Nimble Storage looks smart
Further to our blurb on storage generally, this post focuses on Nimble Storage, the newest addition to the Nexus vendor family.
Nimble Storage was introduced to me by Phil Sharratt, one of our lead engineers and someone who was as far as I knew a Netapp bigot. In a discussion that – uniquely in my experience of first meeting with vendors – started with how 10Gb ethernet connections would be managed under very specific circumstances, I managed to find out that some very well regarded vendors storage people had jumped onto Nimble, which had something special going in the way it had re-architected storage hardware.
This something special turned out to be a hybrid flash and disk architecture based on Cache Accelerated Sequential Layout (CASL™), which takes a different angle on optimising the exceptional performance of flash disk with the lower cost and higher capacities of SATA hard disks. Without being too technical about this, the magic is to leverage modern CPU and RAM in the storage processors coupled with flash cache to transform random writes into sequential writes, which allows accelerated performance. They do it in a way where the disk itself is not the bottleneck – this is normally unheard of in the storage world!
There are also some impressive smarts in the way that the flash is written to, leveraging the nature of flash, which is really quick but actually quite clumsy in some respects. By using the big fat cache and processors, Nimble only writes to the flash in stripes that match the blocksize on the flash, which garners more efficiencies and incidentally allows cheaper SSD hardware and a longer MTBF. And they couple all of this with compression to generate even further efficiencies.
Over subsequent meetings, it turns out there is a really nice blend of simple and clever going on in the Nimble mix. Simple is the lean product line, easy scaling via more disk, more nodes or a faster engine. Simple is a lean interface to provision, snapshot or replicate data. Clever is the architecture and new way of using flash disks to allow in-line compression as data writes to the array with no performance impact. Clever is also the way they proactively support the systems (they call this proactive wellness). Both simple and clever is bundling all of the management, snapshot and replication software into each and every box
Nexus has been sold to by the best sales guys and guys with the best products, but very rarely has there been excitement and buy-in to the extent that Nimble has managed to generate. The proof is in the testing where we’re in the process of putting it through the paces to see how the hype is matched by the performance. Everyone seems quietly confident that the results will be good.
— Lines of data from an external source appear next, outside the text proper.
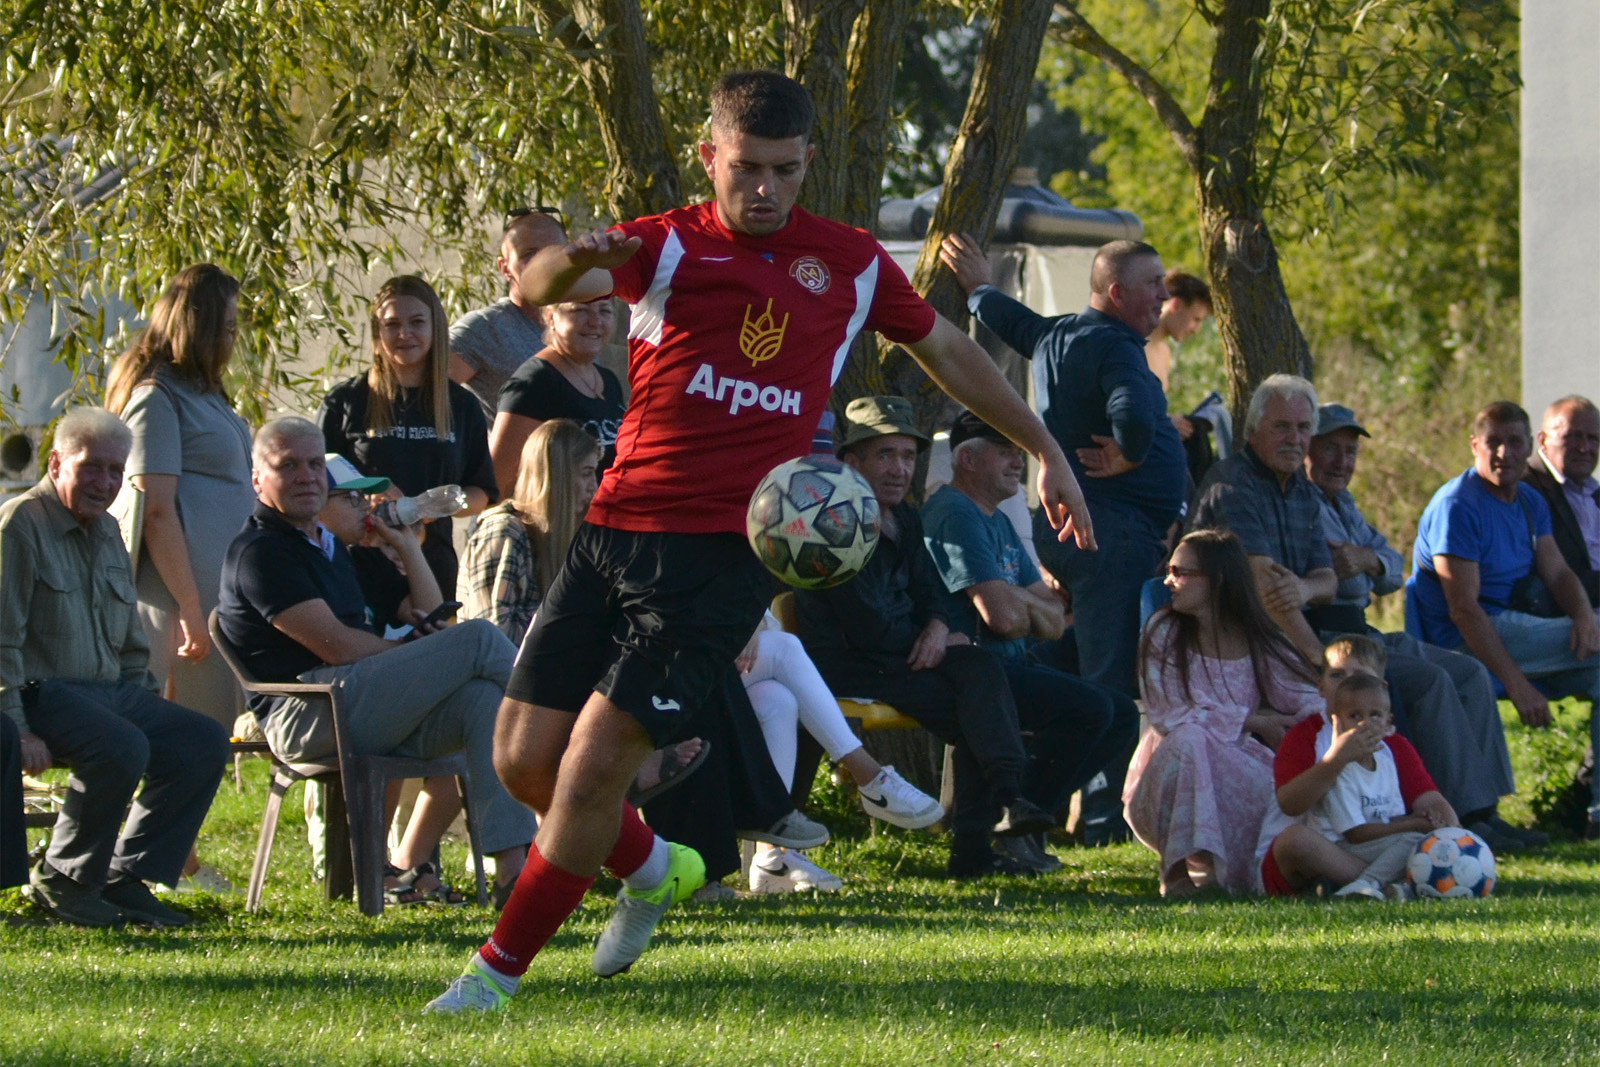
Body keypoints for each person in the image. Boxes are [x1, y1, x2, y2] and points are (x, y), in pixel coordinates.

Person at [426, 72, 1095, 1014]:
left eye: (785, 170)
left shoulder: (853, 263)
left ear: (808, 162)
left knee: (587, 770)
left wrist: (1045, 447)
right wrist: (568, 260)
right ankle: (658, 865)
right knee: (523, 764)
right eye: (748, 169)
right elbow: (539, 284)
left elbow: (947, 348)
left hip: (725, 559)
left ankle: (493, 975)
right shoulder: (662, 245)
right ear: (713, 158)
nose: (767, 189)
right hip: (613, 532)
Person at [218, 418, 537, 906]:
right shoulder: (260, 552)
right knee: (476, 640)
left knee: (481, 700)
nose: (307, 476)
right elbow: (340, 649)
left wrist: (407, 551)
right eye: (288, 466)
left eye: (313, 464)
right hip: (308, 712)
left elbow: (423, 618)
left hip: (357, 704)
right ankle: (560, 735)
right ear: (257, 479)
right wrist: (421, 655)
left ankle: (515, 879)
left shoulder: (328, 548)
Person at [939, 233, 1184, 844]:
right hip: (1108, 538)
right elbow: (1131, 416)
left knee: (1074, 667)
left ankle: (1019, 797)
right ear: (1117, 292)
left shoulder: (1059, 335)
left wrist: (979, 288)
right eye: (1152, 285)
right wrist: (1130, 456)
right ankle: (1093, 824)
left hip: (1076, 540)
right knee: (1109, 686)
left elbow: (1010, 320)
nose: (1163, 295)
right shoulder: (1121, 350)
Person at [796, 398, 1062, 879]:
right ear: (851, 463)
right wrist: (931, 639)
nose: (900, 469)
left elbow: (929, 596)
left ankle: (1004, 805)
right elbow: (866, 625)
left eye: (907, 456)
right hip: (848, 664)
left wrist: (939, 628)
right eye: (885, 456)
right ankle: (988, 828)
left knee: (981, 671)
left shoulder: (908, 518)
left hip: (903, 656)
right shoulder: (834, 524)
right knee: (975, 699)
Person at [2, 406, 229, 927]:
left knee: (201, 740)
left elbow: (128, 639)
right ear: (56, 462)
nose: (104, 483)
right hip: (42, 693)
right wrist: (16, 726)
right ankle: (63, 878)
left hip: (104, 693)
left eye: (114, 471)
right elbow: (2, 636)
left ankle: (126, 876)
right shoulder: (20, 524)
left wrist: (144, 701)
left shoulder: (107, 529)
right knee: (121, 745)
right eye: (90, 468)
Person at [1306, 402, 1530, 850]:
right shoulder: (1303, 505)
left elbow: (1390, 568)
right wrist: (1362, 566)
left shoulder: (1345, 505)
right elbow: (1334, 582)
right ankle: (1460, 811)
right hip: (1332, 637)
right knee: (1431, 680)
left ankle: (1488, 807)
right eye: (1330, 449)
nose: (1341, 462)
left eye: (1349, 451)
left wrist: (1366, 559)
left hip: (1366, 632)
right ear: (1307, 450)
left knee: (1468, 673)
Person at [922, 410, 1141, 861]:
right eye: (1003, 452)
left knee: (1120, 714)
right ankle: (1012, 821)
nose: (1017, 462)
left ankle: (1018, 822)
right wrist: (1024, 605)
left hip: (1011, 661)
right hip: (973, 670)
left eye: (1018, 452)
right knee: (1092, 710)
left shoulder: (997, 520)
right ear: (966, 459)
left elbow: (1056, 618)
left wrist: (1018, 603)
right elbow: (1003, 620)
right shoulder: (953, 511)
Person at [105, 264, 257, 894]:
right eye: (224, 326)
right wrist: (192, 607)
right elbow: (156, 509)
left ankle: (170, 856)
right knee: (177, 728)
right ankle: (155, 863)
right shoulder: (155, 397)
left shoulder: (204, 394)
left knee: (205, 728)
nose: (233, 337)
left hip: (218, 593)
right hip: (177, 596)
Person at [1412, 400, 1600, 835]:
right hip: (1462, 638)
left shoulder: (1530, 502)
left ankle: (1593, 811)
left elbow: (1557, 572)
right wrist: (1518, 685)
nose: (1505, 454)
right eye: (1493, 443)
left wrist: (1584, 616)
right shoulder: (1458, 505)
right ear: (1474, 445)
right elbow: (1464, 609)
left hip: (1515, 628)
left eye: (1514, 442)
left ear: (1526, 445)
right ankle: (1484, 817)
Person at [1125, 530, 1322, 897]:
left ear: (1216, 581)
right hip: (1171, 766)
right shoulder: (1162, 631)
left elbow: (1302, 697)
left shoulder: (1258, 638)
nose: (1168, 581)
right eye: (1168, 570)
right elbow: (1168, 715)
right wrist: (1248, 721)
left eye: (1180, 572)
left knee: (1283, 797)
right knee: (1192, 739)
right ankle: (1177, 874)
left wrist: (1336, 717)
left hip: (1237, 759)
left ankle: (1263, 877)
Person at [737, 608, 944, 893]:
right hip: (673, 660)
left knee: (777, 701)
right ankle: (871, 778)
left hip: (723, 651)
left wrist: (749, 621)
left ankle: (772, 856)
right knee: (785, 649)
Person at [319, 275, 498, 597]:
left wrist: (425, 508)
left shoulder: (461, 404)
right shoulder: (346, 401)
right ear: (377, 331)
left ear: (435, 327)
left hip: (433, 567)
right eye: (392, 324)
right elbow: (317, 484)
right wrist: (367, 495)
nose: (405, 334)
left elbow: (481, 493)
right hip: (359, 567)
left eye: (417, 322)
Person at [1265, 660, 1458, 900]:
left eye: (1374, 715)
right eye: (1354, 715)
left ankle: (1385, 888)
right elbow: (1355, 833)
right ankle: (1371, 883)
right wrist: (1412, 825)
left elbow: (1397, 813)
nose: (1364, 723)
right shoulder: (1336, 762)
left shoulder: (1388, 757)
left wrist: (1430, 822)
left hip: (1380, 846)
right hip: (1339, 849)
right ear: (1337, 717)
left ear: (1388, 720)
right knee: (1295, 840)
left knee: (1421, 839)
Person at [460, 419, 600, 646]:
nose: (594, 486)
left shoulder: (576, 536)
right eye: (586, 473)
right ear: (559, 476)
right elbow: (492, 634)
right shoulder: (505, 533)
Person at [488, 296, 624, 496]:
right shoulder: (534, 383)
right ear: (551, 317)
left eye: (605, 311)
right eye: (580, 310)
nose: (595, 322)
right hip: (556, 523)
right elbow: (497, 483)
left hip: (602, 521)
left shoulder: (608, 380)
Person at [449, 208, 572, 418]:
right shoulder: (484, 329)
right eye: (529, 254)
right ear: (504, 268)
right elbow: (422, 393)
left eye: (553, 251)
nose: (543, 263)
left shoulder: (586, 323)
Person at [1523, 395, 1599, 609]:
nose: (1585, 448)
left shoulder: (1594, 492)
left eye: (1593, 438)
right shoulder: (1524, 489)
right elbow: (1553, 574)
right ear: (1542, 439)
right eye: (1573, 437)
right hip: (1566, 614)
For a price point starting about $40,000, designed for Microsoft and VMware workloads and other mainstream products, with thin provisioning an especially interesting case, Nimble looks to me a very good fit with some compelling and possibly disruptive value propositions.
Adding Nimble to our portfolio which already includes EMC and Netapp, and a handful more, subject to the testing proving positive, is in line with our value that one size does not fit all. The other partners have a place. We look forward to the discussion to see where Nimble will fit into this space and to offering true choice to customers current and prospective.